§ Your goal
When you find the line with "186,502 L 189,512" among the records below, reproduce it and each line after it exactly, ending with the line with "613,604 L 644,684".

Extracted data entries
◇ ◇ ◇ ◇ ◇

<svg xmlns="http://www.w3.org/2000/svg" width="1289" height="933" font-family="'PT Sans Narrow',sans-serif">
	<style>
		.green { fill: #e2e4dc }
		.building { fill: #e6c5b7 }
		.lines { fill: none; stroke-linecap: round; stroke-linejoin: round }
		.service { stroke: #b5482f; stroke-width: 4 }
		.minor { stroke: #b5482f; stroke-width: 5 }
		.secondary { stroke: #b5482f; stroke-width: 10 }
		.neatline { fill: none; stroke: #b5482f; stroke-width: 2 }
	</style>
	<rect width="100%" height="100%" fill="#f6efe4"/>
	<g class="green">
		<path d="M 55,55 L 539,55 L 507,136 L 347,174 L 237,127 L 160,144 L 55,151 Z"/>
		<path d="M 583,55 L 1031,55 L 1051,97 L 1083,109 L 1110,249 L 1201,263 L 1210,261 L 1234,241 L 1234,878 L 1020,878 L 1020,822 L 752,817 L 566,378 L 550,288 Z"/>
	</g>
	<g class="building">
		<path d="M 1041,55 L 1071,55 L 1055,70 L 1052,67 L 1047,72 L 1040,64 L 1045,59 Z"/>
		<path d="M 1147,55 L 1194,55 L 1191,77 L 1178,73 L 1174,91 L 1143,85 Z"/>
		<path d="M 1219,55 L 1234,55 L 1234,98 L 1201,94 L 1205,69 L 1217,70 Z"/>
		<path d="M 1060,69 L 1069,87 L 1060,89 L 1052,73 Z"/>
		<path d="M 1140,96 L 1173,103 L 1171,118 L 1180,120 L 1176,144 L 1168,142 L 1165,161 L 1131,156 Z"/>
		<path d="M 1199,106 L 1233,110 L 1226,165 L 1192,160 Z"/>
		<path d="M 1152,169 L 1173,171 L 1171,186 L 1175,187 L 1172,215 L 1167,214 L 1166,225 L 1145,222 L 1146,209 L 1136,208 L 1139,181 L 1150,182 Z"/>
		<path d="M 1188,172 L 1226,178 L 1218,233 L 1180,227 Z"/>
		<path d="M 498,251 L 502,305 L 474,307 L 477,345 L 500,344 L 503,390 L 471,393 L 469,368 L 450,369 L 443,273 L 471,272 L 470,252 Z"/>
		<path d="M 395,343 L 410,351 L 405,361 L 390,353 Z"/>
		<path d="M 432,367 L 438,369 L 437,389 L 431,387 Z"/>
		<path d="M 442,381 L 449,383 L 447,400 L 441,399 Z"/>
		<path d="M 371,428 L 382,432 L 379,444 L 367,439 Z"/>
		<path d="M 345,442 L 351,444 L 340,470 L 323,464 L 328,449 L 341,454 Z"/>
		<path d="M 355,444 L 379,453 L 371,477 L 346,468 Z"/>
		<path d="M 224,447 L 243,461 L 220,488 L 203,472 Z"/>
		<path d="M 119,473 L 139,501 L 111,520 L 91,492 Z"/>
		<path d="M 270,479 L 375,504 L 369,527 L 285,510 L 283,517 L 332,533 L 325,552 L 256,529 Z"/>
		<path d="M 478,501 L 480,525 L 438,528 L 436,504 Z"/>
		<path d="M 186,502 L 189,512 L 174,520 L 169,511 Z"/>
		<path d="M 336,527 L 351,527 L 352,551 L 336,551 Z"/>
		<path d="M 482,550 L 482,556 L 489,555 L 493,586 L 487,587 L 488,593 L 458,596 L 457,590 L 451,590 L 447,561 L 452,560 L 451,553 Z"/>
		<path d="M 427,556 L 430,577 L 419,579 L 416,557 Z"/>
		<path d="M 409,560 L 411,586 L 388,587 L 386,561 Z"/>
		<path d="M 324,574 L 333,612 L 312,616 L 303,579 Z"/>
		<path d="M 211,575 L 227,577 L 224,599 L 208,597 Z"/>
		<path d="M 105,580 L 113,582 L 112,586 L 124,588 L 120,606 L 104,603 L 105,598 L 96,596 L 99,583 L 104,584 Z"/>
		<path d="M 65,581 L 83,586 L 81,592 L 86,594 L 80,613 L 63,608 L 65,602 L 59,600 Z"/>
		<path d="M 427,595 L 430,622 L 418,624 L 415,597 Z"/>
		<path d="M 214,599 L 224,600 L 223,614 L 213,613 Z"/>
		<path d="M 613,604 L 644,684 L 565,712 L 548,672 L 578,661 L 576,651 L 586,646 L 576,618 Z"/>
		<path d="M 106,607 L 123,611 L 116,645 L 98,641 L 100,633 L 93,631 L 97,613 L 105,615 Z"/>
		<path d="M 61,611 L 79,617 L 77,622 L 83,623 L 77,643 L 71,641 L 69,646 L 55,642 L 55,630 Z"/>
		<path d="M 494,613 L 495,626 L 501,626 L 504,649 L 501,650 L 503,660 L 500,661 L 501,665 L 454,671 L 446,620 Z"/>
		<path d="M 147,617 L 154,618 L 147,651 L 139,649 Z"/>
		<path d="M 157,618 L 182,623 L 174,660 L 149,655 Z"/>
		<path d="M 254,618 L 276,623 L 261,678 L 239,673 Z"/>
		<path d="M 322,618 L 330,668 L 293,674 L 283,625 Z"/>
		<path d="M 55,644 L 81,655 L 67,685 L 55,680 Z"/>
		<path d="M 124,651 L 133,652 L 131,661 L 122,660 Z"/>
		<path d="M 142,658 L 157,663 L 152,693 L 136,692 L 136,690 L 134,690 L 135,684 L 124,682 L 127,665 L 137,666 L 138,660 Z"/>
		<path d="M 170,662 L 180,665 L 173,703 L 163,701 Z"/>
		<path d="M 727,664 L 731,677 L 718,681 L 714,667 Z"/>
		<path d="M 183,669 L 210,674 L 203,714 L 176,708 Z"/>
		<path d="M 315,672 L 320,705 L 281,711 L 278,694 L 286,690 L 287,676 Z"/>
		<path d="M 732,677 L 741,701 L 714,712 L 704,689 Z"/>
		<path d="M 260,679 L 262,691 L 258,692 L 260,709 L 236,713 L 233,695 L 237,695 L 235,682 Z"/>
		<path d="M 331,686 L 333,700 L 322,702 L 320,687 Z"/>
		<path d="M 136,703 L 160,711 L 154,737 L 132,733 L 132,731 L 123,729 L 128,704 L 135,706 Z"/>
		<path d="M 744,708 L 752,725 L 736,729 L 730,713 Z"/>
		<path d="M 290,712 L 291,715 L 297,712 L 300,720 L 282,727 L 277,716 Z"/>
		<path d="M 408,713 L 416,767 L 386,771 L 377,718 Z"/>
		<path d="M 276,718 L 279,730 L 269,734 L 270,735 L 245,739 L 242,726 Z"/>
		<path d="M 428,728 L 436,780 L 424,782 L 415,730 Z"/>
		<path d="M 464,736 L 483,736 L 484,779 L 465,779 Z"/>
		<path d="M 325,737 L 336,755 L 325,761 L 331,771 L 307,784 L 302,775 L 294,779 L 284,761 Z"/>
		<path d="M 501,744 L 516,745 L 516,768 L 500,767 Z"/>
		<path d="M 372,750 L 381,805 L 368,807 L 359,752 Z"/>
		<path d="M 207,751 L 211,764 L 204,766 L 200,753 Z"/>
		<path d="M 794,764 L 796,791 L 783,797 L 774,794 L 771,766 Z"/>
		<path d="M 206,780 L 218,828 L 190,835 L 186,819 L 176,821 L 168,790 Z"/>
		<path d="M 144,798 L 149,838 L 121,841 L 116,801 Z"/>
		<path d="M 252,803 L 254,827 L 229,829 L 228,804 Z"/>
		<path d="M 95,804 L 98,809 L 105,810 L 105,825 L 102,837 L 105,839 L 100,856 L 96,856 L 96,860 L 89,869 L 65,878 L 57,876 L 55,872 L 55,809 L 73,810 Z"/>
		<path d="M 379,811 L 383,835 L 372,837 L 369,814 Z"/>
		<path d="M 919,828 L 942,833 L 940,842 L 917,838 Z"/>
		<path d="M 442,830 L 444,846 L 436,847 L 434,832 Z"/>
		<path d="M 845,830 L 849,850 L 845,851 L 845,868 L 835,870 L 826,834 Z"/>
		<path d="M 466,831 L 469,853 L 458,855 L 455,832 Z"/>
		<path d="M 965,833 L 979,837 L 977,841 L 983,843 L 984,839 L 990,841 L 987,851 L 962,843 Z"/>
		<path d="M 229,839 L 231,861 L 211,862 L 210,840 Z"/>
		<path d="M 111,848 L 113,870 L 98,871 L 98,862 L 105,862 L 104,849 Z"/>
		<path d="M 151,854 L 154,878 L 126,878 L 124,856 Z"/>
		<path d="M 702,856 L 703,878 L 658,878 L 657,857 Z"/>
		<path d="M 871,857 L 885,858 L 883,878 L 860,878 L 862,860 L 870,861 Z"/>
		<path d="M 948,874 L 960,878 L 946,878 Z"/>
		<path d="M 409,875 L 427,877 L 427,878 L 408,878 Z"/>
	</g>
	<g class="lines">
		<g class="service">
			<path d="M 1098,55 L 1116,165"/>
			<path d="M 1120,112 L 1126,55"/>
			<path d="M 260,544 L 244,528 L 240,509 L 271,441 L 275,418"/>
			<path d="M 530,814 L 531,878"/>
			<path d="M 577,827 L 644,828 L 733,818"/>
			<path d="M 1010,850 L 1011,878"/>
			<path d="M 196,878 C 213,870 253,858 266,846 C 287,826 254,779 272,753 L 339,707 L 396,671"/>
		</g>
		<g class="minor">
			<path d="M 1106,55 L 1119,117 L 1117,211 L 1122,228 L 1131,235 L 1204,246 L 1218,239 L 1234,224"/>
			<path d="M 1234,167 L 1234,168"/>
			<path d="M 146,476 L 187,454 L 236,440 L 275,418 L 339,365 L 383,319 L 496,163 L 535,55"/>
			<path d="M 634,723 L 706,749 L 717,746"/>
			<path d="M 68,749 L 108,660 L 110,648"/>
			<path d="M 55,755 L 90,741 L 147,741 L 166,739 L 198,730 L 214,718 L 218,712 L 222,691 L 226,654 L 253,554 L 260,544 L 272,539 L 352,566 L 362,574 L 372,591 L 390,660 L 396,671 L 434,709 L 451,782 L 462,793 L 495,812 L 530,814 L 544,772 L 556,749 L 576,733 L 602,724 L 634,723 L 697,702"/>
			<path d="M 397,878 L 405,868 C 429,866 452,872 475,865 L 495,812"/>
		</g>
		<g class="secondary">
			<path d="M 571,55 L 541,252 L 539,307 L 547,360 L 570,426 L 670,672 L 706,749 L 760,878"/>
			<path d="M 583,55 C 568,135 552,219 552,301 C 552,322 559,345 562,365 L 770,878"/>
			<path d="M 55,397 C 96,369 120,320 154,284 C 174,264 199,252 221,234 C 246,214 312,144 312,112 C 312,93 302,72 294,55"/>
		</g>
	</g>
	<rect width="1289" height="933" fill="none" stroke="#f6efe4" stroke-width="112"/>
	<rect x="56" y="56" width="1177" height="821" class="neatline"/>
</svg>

◇ ◇ ◇ ◇ ◇

§ Solution to the problem
		<path d="M 186,502 L 189,512 L 174,520 L 169,511 Z"/>
		<path d="M 336,527 L 351,527 L 352,551 L 336,551 Z"/>
		<path d="M 482,550 L 482,556 L 489,555 L 493,586 L 487,587 L 488,593 L 458,596 L 457,590 L 451,590 L 447,561 L 452,560 L 451,553 Z"/>
		<path d="M 427,556 L 430,577 L 419,579 L 416,557 Z"/>
		<path d="M 409,560 L 411,586 L 388,587 L 386,561 Z"/>
		<path d="M 324,574 L 333,612 L 312,616 L 303,579 Z"/>
		<path d="M 211,575 L 227,577 L 224,599 L 208,597 Z"/>
		<path d="M 105,580 L 113,582 L 112,586 L 124,588 L 120,606 L 104,603 L 105,598 L 96,596 L 99,583 L 104,584 Z"/>
		<path d="M 65,581 L 83,586 L 81,592 L 86,594 L 80,613 L 63,608 L 65,602 L 59,600 Z"/>
		<path d="M 427,595 L 430,622 L 418,624 L 415,597 Z"/>
		<path d="M 214,599 L 224,600 L 223,614 L 213,613 Z"/>
		<path d="M 613,604 L 644,684 L 565,712 L 548,672 L 578,661 L 576,651 L 586,646 L 576,618 Z"/>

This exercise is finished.